▶ Recorded data

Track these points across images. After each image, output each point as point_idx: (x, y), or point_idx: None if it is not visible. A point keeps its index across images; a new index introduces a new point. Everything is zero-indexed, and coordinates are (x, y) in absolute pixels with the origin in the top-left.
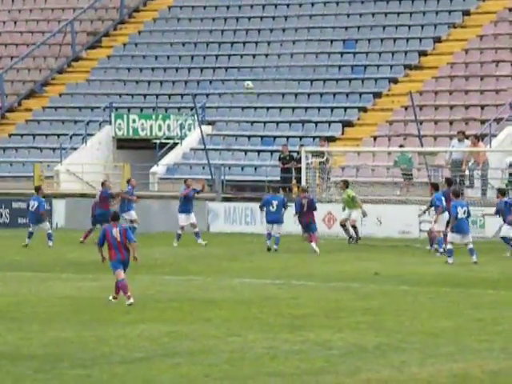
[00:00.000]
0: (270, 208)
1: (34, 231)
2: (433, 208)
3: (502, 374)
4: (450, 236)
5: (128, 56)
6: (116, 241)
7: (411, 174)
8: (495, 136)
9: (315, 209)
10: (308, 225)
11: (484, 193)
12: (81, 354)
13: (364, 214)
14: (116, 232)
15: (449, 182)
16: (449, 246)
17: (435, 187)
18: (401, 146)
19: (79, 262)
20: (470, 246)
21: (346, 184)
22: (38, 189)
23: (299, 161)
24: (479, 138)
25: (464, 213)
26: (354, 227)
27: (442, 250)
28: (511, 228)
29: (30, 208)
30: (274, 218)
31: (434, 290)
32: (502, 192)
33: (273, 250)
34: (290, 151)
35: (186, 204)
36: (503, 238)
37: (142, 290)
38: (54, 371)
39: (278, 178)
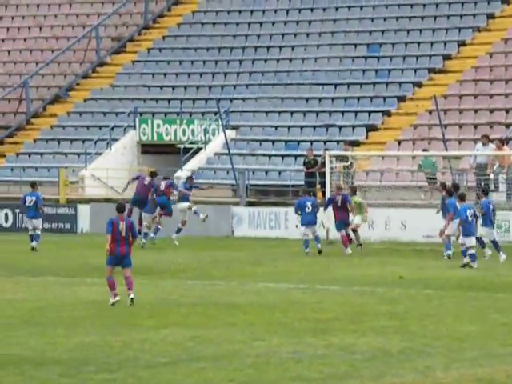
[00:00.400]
0: (306, 210)
1: (32, 231)
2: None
3: None
4: (467, 240)
5: (152, 61)
6: (120, 235)
7: (435, 178)
8: None
9: (350, 203)
10: (341, 222)
11: (509, 196)
12: (105, 358)
13: (364, 220)
14: (122, 226)
15: (455, 186)
16: (472, 251)
17: (449, 192)
18: (424, 150)
19: (103, 266)
20: (472, 251)
21: (353, 190)
22: (33, 185)
23: (323, 165)
24: (504, 141)
25: (471, 215)
26: (355, 231)
27: (447, 253)
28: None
29: (28, 203)
30: (310, 220)
31: (459, 294)
32: None
33: (315, 251)
34: (314, 155)
35: (184, 199)
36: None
37: (166, 295)
38: (78, 376)
39: (302, 183)
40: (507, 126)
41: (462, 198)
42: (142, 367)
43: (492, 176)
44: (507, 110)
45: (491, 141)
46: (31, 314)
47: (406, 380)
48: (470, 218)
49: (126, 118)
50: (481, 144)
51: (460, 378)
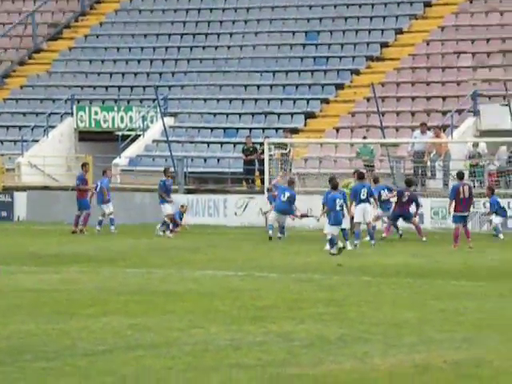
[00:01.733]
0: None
1: None
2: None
3: (463, 365)
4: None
5: (89, 48)
6: None
7: (373, 166)
8: (457, 127)
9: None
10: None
11: (446, 184)
12: (43, 346)
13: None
14: None
15: (360, 174)
16: (330, 237)
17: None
18: (364, 137)
19: (40, 254)
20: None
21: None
22: None
23: (262, 152)
24: (441, 128)
25: (340, 205)
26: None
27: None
28: None
29: None
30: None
31: (397, 281)
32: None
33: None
34: (253, 143)
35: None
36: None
37: (104, 283)
38: (15, 364)
39: (241, 170)
40: (444, 113)
41: (335, 187)
42: (79, 355)
43: (429, 163)
44: (444, 98)
45: (429, 129)
46: None
47: (345, 366)
48: (338, 207)
49: (64, 104)
50: (419, 131)
51: (398, 364)
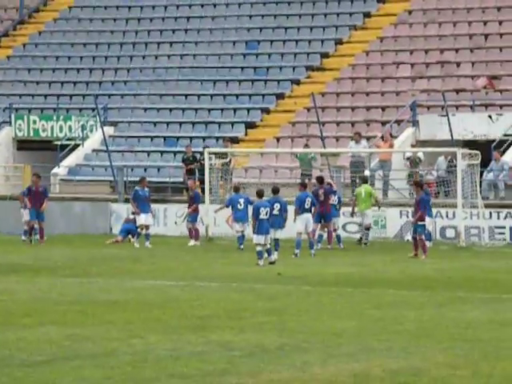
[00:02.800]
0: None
1: None
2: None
3: (401, 373)
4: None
5: (28, 56)
6: None
7: (310, 174)
8: (396, 137)
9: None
10: (324, 214)
11: (385, 193)
12: None
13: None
14: None
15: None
16: (259, 248)
17: (303, 186)
18: (306, 145)
19: None
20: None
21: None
22: None
23: (202, 162)
24: (391, 135)
25: (265, 214)
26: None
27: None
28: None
29: None
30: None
31: (337, 291)
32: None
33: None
34: (193, 152)
35: (144, 204)
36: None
37: (43, 293)
38: None
39: (181, 179)
40: (383, 123)
41: (260, 195)
42: (16, 366)
43: (367, 173)
44: (383, 108)
45: (362, 138)
46: None
47: (284, 376)
48: (262, 216)
49: (2, 113)
50: (354, 142)
51: (337, 373)
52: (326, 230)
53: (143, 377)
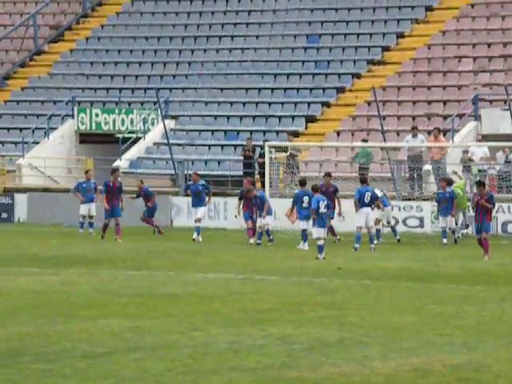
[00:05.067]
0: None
1: None
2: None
3: (463, 369)
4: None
5: (91, 50)
6: None
7: (368, 168)
8: (458, 131)
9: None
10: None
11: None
12: (42, 348)
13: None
14: None
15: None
16: (320, 242)
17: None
18: (364, 140)
19: (41, 256)
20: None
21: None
22: None
23: (263, 155)
24: (439, 130)
25: (325, 207)
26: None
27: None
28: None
29: None
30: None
31: (397, 285)
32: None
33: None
34: (254, 145)
35: (196, 198)
36: None
37: (105, 285)
38: (15, 366)
39: (241, 173)
40: (445, 117)
41: (315, 190)
42: (79, 357)
43: (427, 167)
44: (444, 102)
45: (419, 132)
46: None
47: (344, 370)
48: (322, 210)
49: (64, 106)
50: (410, 136)
51: (397, 368)
52: (381, 224)
53: (204, 369)
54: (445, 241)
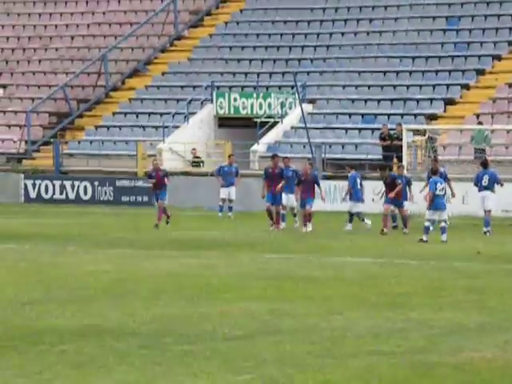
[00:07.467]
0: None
1: None
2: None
3: None
4: (428, 213)
5: (230, 34)
6: None
7: (484, 150)
8: None
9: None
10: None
11: None
12: (184, 330)
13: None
14: None
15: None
16: (426, 224)
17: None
18: (479, 123)
19: (181, 239)
20: (443, 224)
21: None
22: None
23: (399, 139)
24: None
25: (441, 190)
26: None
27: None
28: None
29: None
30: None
31: None
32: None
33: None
34: (389, 129)
35: (228, 179)
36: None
37: (243, 268)
38: (158, 347)
39: (380, 157)
40: None
41: (435, 172)
42: (219, 340)
43: None
44: None
45: None
46: (111, 285)
47: (485, 355)
48: (438, 192)
49: (204, 91)
50: None
51: None
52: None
53: (343, 353)
54: None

▶ Description of the task
An exact copy of the entries above, with no pictures, is the required answer.

▶ Your solution
Track these points across images. After each image, output each point as point_idx: (x, y), or point_idx: None if it is not visible. A point keeps its index across images; a new index introduces a new point. Everything is zero-indexed, and coordinates are (x, y) in absolute pixels with the origin in the top-left.
[00:00.000]
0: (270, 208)
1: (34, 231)
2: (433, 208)
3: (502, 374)
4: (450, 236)
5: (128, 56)
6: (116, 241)
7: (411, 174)
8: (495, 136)
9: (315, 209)
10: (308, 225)
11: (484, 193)
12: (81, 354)
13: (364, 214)
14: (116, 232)
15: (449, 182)
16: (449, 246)
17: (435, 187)
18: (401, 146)
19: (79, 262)
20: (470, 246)
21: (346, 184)
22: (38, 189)
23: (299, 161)
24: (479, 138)
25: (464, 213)
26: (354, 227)
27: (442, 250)
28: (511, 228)
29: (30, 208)
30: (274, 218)
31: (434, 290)
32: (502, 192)
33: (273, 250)
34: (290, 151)
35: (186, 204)
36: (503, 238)
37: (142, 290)
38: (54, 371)
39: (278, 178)
[00:00.400]
0: (306, 210)
1: (32, 231)
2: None
3: None
4: (467, 240)
5: (152, 61)
6: (120, 235)
7: (435, 178)
8: None
9: (350, 203)
10: (341, 222)
11: (509, 196)
12: (105, 358)
13: (364, 220)
14: (122, 226)
15: (455, 186)
16: (472, 251)
17: (449, 192)
18: (424, 150)
19: (103, 266)
20: (472, 251)
21: (353, 190)
22: (33, 185)
23: (323, 165)
24: (504, 141)
25: (471, 215)
26: (355, 231)
27: (447, 253)
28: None
29: (28, 203)
30: (310, 220)
31: (459, 294)
32: None
33: (315, 251)
34: (314, 155)
35: (184, 199)
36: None
37: (166, 295)
38: (78, 376)
39: (302, 183)
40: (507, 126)
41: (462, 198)
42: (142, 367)
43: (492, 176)
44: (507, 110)
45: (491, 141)
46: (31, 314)
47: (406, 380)
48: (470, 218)
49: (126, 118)
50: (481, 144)
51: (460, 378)
[00:01.733]
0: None
1: None
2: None
3: (463, 365)
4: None
5: (89, 48)
6: None
7: (373, 166)
8: (457, 127)
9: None
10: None
11: (446, 184)
12: (43, 346)
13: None
14: None
15: (360, 174)
16: (330, 237)
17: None
18: (364, 137)
19: (40, 254)
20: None
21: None
22: None
23: (262, 152)
24: (441, 128)
25: (340, 205)
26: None
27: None
28: None
29: None
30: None
31: (397, 281)
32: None
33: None
34: (253, 143)
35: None
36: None
37: (104, 283)
38: (15, 364)
39: (241, 170)
40: (444, 113)
41: (335, 187)
42: (79, 355)
43: (429, 163)
44: (444, 98)
45: (429, 129)
46: None
47: (345, 366)
48: (338, 207)
49: (64, 104)
50: (419, 131)
51: (398, 364)
[00:02.800]
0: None
1: None
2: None
3: (401, 373)
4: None
5: (28, 56)
6: None
7: (310, 174)
8: (396, 137)
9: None
10: (324, 214)
11: (385, 193)
12: None
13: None
14: None
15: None
16: (259, 248)
17: (303, 186)
18: (306, 145)
19: None
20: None
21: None
22: None
23: (202, 162)
24: (391, 135)
25: (265, 214)
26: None
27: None
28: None
29: None
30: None
31: (337, 291)
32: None
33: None
34: (193, 152)
35: (144, 204)
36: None
37: (43, 293)
38: None
39: (181, 179)
40: (383, 123)
41: (260, 195)
42: (16, 366)
43: (367, 173)
44: (383, 108)
45: (362, 138)
46: None
47: (284, 376)
48: (262, 216)
49: (2, 113)
50: (354, 142)
51: (337, 373)
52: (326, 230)
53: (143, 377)
[00:05.067]
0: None
1: None
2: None
3: (463, 369)
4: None
5: (91, 50)
6: None
7: (368, 168)
8: (458, 131)
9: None
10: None
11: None
12: (42, 348)
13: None
14: None
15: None
16: (320, 242)
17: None
18: (364, 140)
19: (41, 256)
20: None
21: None
22: None
23: (263, 155)
24: (439, 130)
25: (325, 207)
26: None
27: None
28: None
29: None
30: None
31: (397, 285)
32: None
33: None
34: (254, 145)
35: (196, 198)
36: None
37: (105, 285)
38: (15, 366)
39: (241, 173)
40: (445, 117)
41: (315, 190)
42: (79, 357)
43: (427, 167)
44: (444, 102)
45: (419, 132)
46: None
47: (344, 370)
48: (322, 210)
49: (64, 106)
50: (410, 136)
51: (397, 368)
52: (381, 224)
53: (204, 369)
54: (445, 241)
[00:07.467]
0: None
1: None
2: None
3: None
4: (428, 213)
5: (230, 34)
6: None
7: (484, 150)
8: None
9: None
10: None
11: None
12: (184, 330)
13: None
14: None
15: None
16: (426, 224)
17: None
18: (479, 123)
19: (181, 239)
20: (443, 224)
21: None
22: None
23: (399, 139)
24: None
25: (441, 190)
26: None
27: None
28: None
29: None
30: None
31: None
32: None
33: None
34: (389, 129)
35: (228, 179)
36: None
37: (243, 268)
38: (158, 347)
39: (380, 157)
40: None
41: (435, 172)
42: (219, 340)
43: None
44: None
45: None
46: (111, 285)
47: (485, 355)
48: (438, 192)
49: (204, 91)
50: None
51: None
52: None
53: (343, 353)
54: None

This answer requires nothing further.